2017年05月07日 01時05分52秒 | 映画(2017)
時が流れても変わらないもの。


今年もW.アレン作品が観られる幸せを感じる季節がやって来た。

今回の俳優陣はJ.アイゼンバーグK.スチュワートS.カレルと、実績は折り紙付きながら新鮮な顔触れが揃った。

アイゼンバーグ演じる主人公のボビーは、仕事に行き詰まりを感じて故郷のNYを離れてハリウッドへ転居する。そこには映画界を仕切る敏腕エージェントとして名を馳せる叔父のフィルが暮らしていた。

フィルの計らいで雑用を始めたボビーの前に現れたのがクリステン演じるヴォニーだった。ヴォニーは初めから付き合っている人がいると公言していたが、ともにする時間が増えるほど二人の距離は縮まっていく。

やがて来る決断の時と、その後も複雑に絡み合う関係。二人の行く末はどうなっていくのか。

人が下す選択は、客観的な結果としては正解であっても別の視点から見れば間違いなのかもしれない。現状に満足していながら、他の選択肢に心を惑わされてしまう愚かさが見事に描写されている。

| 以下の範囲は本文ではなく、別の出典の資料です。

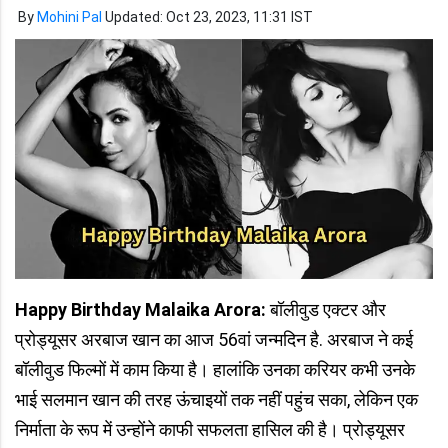
By
Mohini Pal
Updated: Oct 23, 2023, 11:31 IST
Happy Birthday Malaika Arora:
बॉलीवुड एक्टर और
प्रोड्यूसर अरबाज खान का आज 56वां जन्मदिन है. अरबाज ने कई
बॉलीवुड फिल्मों में काम किया है। हालांकि उनका करियर कभी उनके
भाई सलमान खान की तरह ऊंचाइयों तक नहीं पहुंच सका, लेकिन एक
निर्माता के रूप में उन्होंने काफी सफलता हासिल की है। प्रोड्यूसर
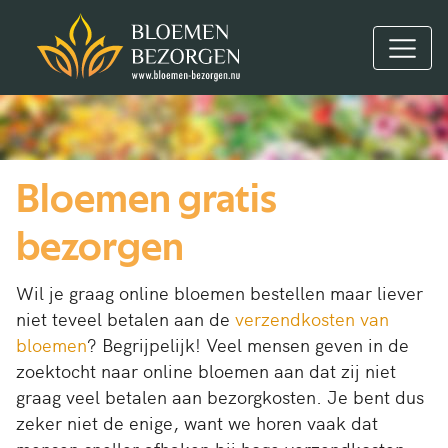
Bloemen gratis
bezorgen
Wil je graag online bloemen bestellen maar liever
niet teveel betalen aan de
verzendkosten van
bloemen
? Begrijpelijk! Veel mensen geven in de
zoektocht naar online bloemen aan dat zij niet
graag veel betalen aan bezorgkosten. Je bent dus
zeker niet de enige, want we horen vaak dat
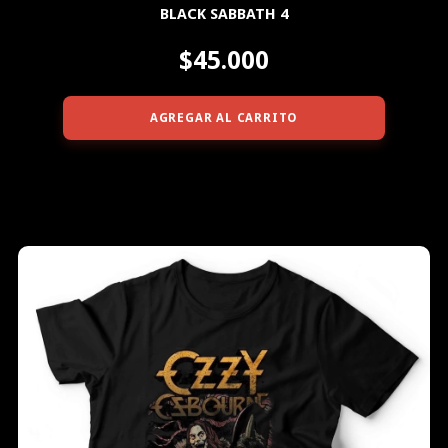
BLACK SABBATH 4
$45.000
AGREGAR AL CARRITO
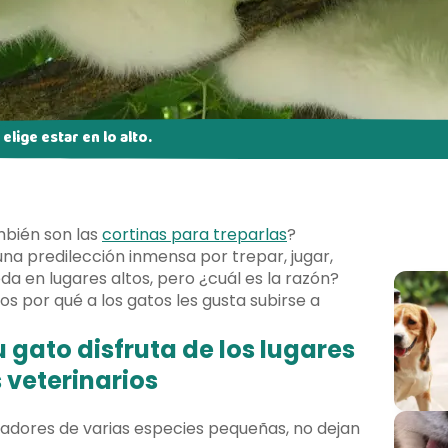
elige estar en lo alto.
ambién son las
cortinas para treparlas
?
una predilección inmensa por trepar, jugar,
da en lugares altos, pero ¿cuál es la razón?
 por qué a los gatos les gusta subirse a
u gato disfruta de los lugares
 veterinarios
dadores de varias especies pequeñas, no dejan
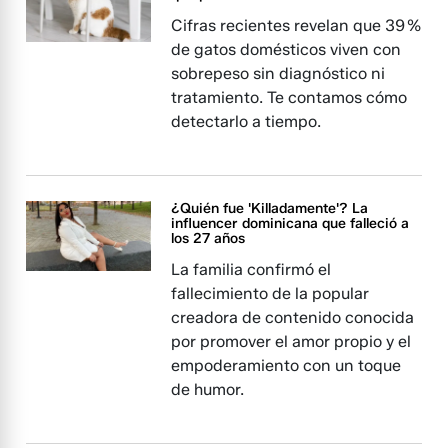
Cifras recientes revelan que 39 %
de gatos domésticos viven con
sobrepeso sin diagnóstico ni
tratamiento. Te contamos cómo
detectarlo a tiempo.
¿Quién fue 'Killadamente'? La
influencer dominicana que falleció a
los 27 años
La familia confirmó el
fallecimiento de la popular
creadora de contenido conocida
por promover el amor propio y el
empoderamiento con un toque
de humor.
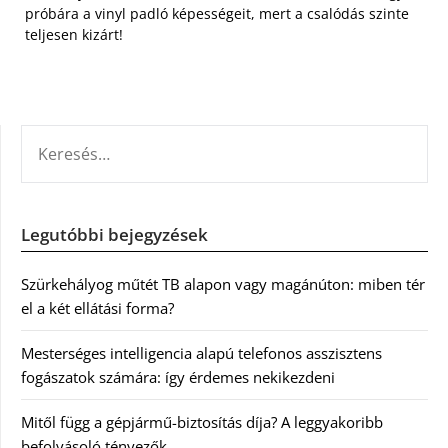
próbára a vinyl padló képességeit, mert a csalódás szinte
teljesen kizárt!
KERESÉS:
Legutóbbi bejegyzések
Szürkehályog műtét TB alapon vagy magánúton: miben tér
el a két ellátási forma?
Mesterséges intelligencia alapú telefonos asszisztens
fogászatok számára: így érdemes nekikezdeni
Mitől függ a gépjármű-biztosítás díja? A leggyakoribb
befolyásoló tényezők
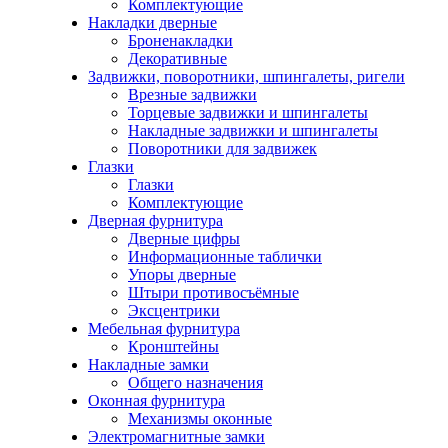
Комплектующие
Накладки дверные
Броненакладки
Декоративные
Задвижки, поворотники, шпингалеты, ригели
Врезные задвижки
Торцевые задвижки и шпингалеты
Накладные задвижки и шпингалеты
Поворотники для задвижек
Глазки
Глазки
Комплектующие
Дверная фурнитура
Дверные цифры
Информационные таблички
Упоры дверные
Штыри противосъёмные
Эксцентрики
Мебельная фурнитура
Кронштейны
Накладные замки
Общего назначения
Оконная фурнитура
Механизмы оконные
Электромагнитные замки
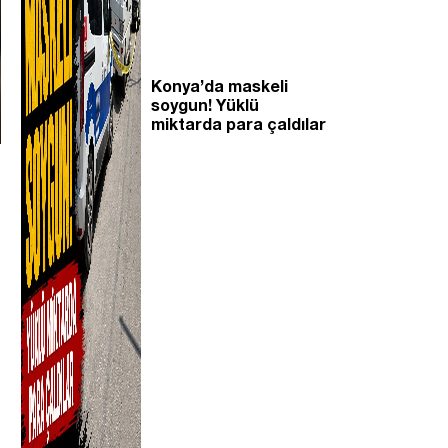
Konya’da maskeli
soygun! Yüklü
miktarda para çaldılar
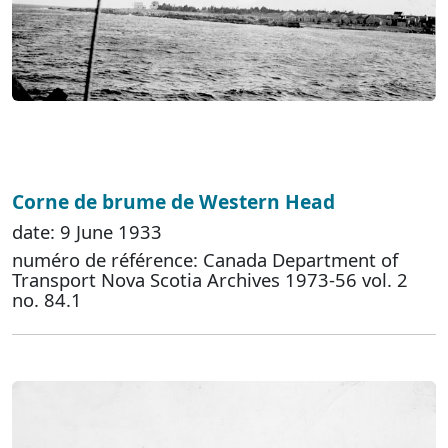
Corne de brume de Western Head
date: 9 June 1933
numéro de référence: Canada Department of
Transport Nova Scotia Archives 1973-56 vol. 2
no. 84.1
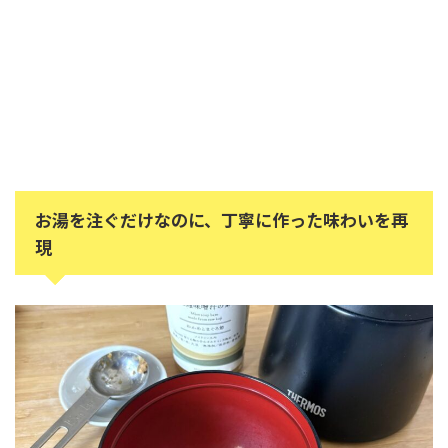
お湯を注ぐだけなのに、丁寧に作った味わいを再
現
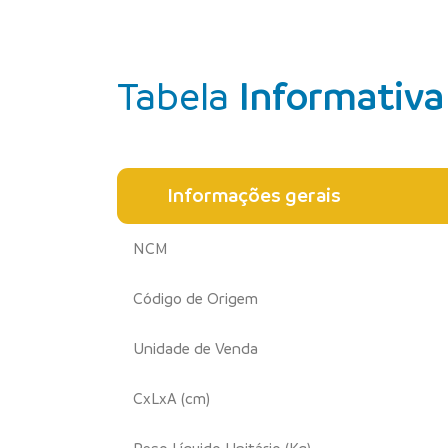
Tabela
Informativa
Informações gerais
NCM
Código de Origem
Unidade de Venda
CxLxA (cm)
Peso Líquido Unitário (Kg)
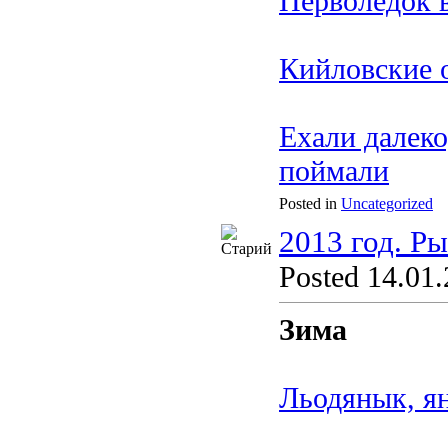
Перволёдок в
Кийловские 
Ехали далеко
поймали
Posted in
Uncategorized
2013 год. Р
Posted 14.01.
Зима
Льодянык, я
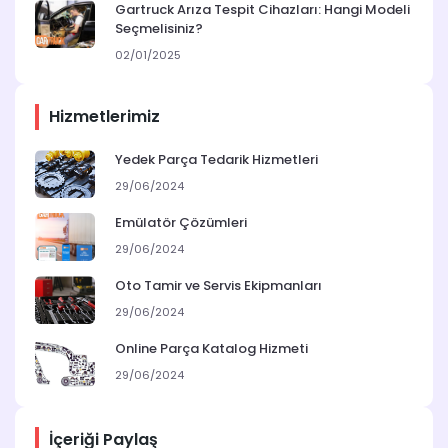
Gartruck Arıza Tespit Cihazları: Hangi Modeli
Seçmelisiniz?
02/01/2025
Hizmetlerimiz
Yedek Parça Tedarik Hizmetleri
29/06/2024
Emülatör Çözümleri
29/06/2024
Oto Tamir ve Servis Ekipmanları
29/06/2024
Online Parça Katalog Hizmeti
29/06/2024
İçeriği Paylaş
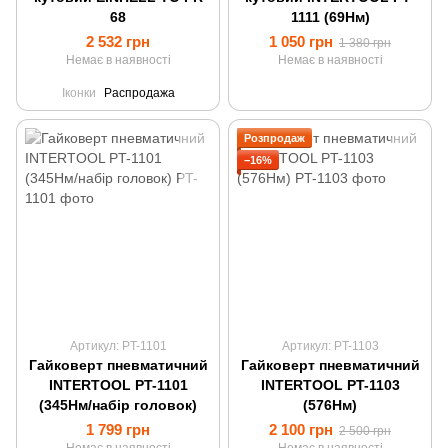
68
1111 (69Нм)
2 532 грн
1 050 грн
1 380 грн
Немає в наявності
Немає в наявності
Іконки
Распродажа
Розпродаж
−16%
Артикул: PT-1101
Артикул: PT-1103
Гайковерт пневматичний
Гайковерт пневматичний
INTERTOOL PT-1101
INTERTOOL PT-1103
(345Нм/набір головок)
(576Нм)
1 799 грн
2 100 грн
2 500 грн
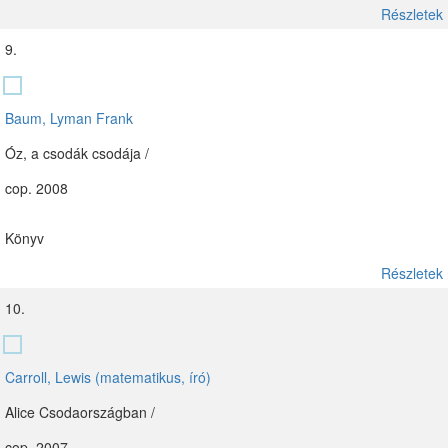
Részletek
9.
Baum, Lyman Frank
Óz, a csodák csodája /
cop. 2008
Könyv
Részletek
10.
Carroll, Lewis (matematikus, író)
Alice Csodaországban /
cop. 2007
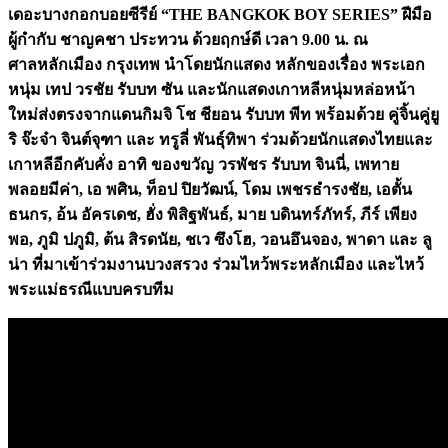
เดอะบางกอกบอยซีรีย์ “THE BANGKOK BOY SERIES” ฝีมือ
ผู้กำกับ ชาญคชา ประทวน ด้วยฤกษ์ดี เวลา 9.00 น. ณ
ศาลหลักเมือง กรุงเทพ นำโดยนักแสดง หลักของเรื่อง พระเอก
หนุ่ม เทป วรชัย รับบท ซัน และนักแสดงเกาหลีหนุ่มหล่อหน้า
ใหม่ส่งตรงจากแดนกิมจิ โช ชียอน รับบท พีท พร้อมด้วย คู่จิ้นคู่ยู
ริ จ๊ะจ๋า จินต์จุฑา และ ทรูลี่ พันธุ์ทิพา ร่วมด้วยนักแสดงไทยและ
เกาหลีอีกคับคั่ง อาทิ ของขวัญ วรพัชร รับบท จินนี่, เพทาย
พลอยมีค่า, เอ พศิน, ท็อป ปิยวัฒน์, โดม เพชรธำรงชัย, เอตั้น
ธนกร, อ้น อัครเดช, ฮั่ง พิสิฐพันธ์, มาย บดินทร์ภัทร์, ภีร์ เพียง
พอ, ภูมิ ปภูมิ, ต้น สิรดนัย, ชเว ซึงโฮ, วอนอึนจอง, พาดา และ ลู
น่า ที่มาเข้าร่วมงานบวงสรวง ร่วมไหว้พระหลักเมือง และไหว้
พระแม่ธรณีแบบครบทีม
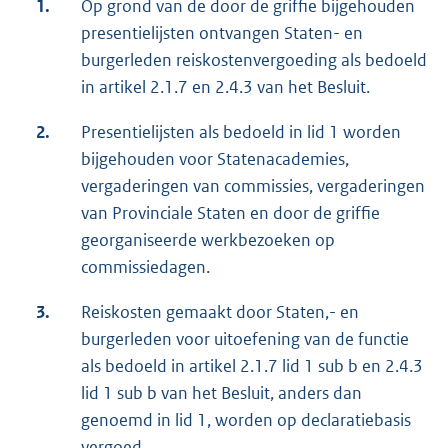
1.
Op grond van de door de griffie bijgehouden
presentielijsten ontvangen Staten- en
burgerleden reiskostenvergoeding als bedoeld
in artikel 2.1.7 en 2.4.3 van het Besluit.
2.
Presentielijsten als bedoeld in lid 1 worden
bijgehouden voor Statenacademies,
vergaderingen van commissies, vergaderingen
van Provinciale Staten en door de griffie
georganiseerde werkbezoeken op
commissiedagen.
3.
Reiskosten gemaakt door Staten,- en
burgerleden voor uitoefening van de functie
als bedoeld in artikel 2.1.7 lid 1 sub b en 2.4.3
lid 1 sub b van het Besluit, anders dan
genoemd in lid 1, worden op declaratiebasis
vergoed.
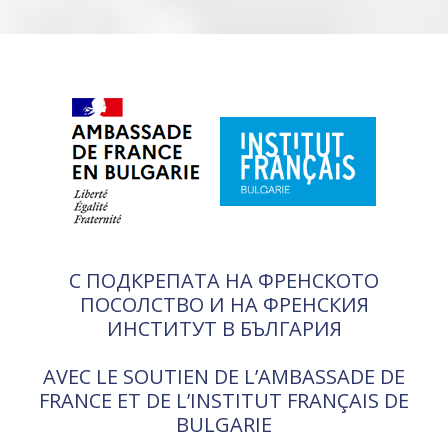
С ПОДКРЕПАТА НА ФРЕНСКОТО
ПОСОЛСТВО И НА ФРЕНСКИЯ
ИНСТИТУТ В БЪЛГАРИЯ
AVEC LE SOUTIEN DE L’AMBASSADE DE
FRANCE ET DE L’INSTITUT FRANÇAIS DE
BULGARIE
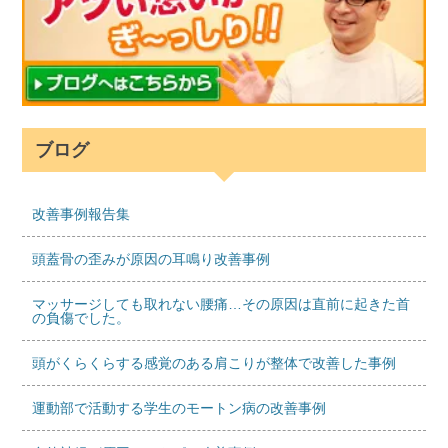
ブログ
改善事例報告集
頭蓋骨の歪みが原因の耳鳴り改善事例
マッサージしても取れない腰痛…その原因は直前に起きた首
の負傷でした。
頭がくらくらする感覚のある肩こりが整体で改善した事例
運動部で活動する学生のモートン病の改善事例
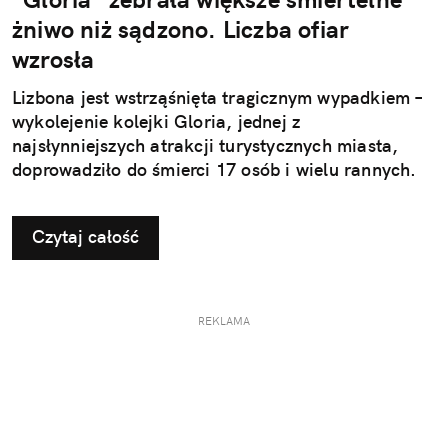
żniwo niż sądzono. Liczba ofiar
wzrosła
Lizbona jest wstrząśnięta tragicznym wypadkiem –
wykolejenie kolejki Gloria, jednej z
najsłynniejszych atrakcji turystycznych miasta,
doprowadziło do śmierci 17 osób i wielu rannych.
Czytaj całość
REKLAMA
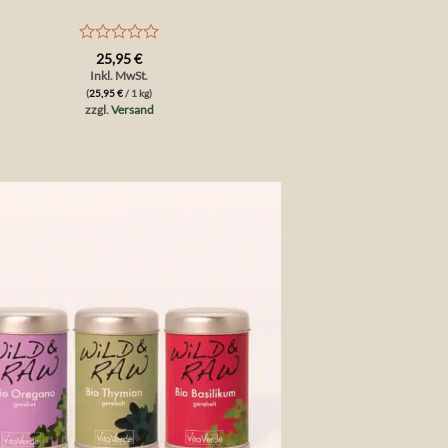
Bewertet
25,95
€
mit
Inkl. MwSt.
0
(
25,95
€
/ 1 kg)
von
zzgl.
Versand
5
Auf die
Wunschliste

主人公を取り巻く人たちの設定も相変わらず巧い。人種や性格、宗教などの要素を多様に当てはめながら、決して散らかることなく一つの話に収れんさせている。

なぜ収まるのかを自分なりに考えてみたのだが、人間性の違いはあっても愚かさを持った不完全な人間という点で一貫しているからではないだろうか。

恋愛気質のヴォニー、典型的な成り上がりセレブのフィル、どうやら騙されやすいボビーの妻、口先の理想ばかりが先行する共産系の義兄。客観的にダメなところが分かりやすいから物語に入っていきやすいのである。

ボビーも優し過ぎるところが欠点でありヴォニーを勝ち取ることは叶わなかった。しかし、彼の欠点は様々な人たちと渡り合える強みへと転換する。

劇中では同じように登場人物のそれぞれに関し、日常の中で欠点を補いながら暮らしている様子が描かれる。とても温かく、おそらく現実に沿った切り口と言えるのではないか。

ただその温かくなった分なのか、愚かな主人公が壮絶なドタバタ劇を繰り広げるアレン映画特有の場面がなかったのは意外だった。

年月を経て立場が変わっても基本的な気質は変わらない。堂々と目の前に現れたヴォニーに対してボビーのとった態度は、映画としては意表を突かれたが感情としては妙に腑に落ちた。

すべてが壊れてゼロから再出発する希望というパターンとは違い、昇るか落ちるか分からない不穏なさざ波が立っているようなエンディングはかえって印象的に映った。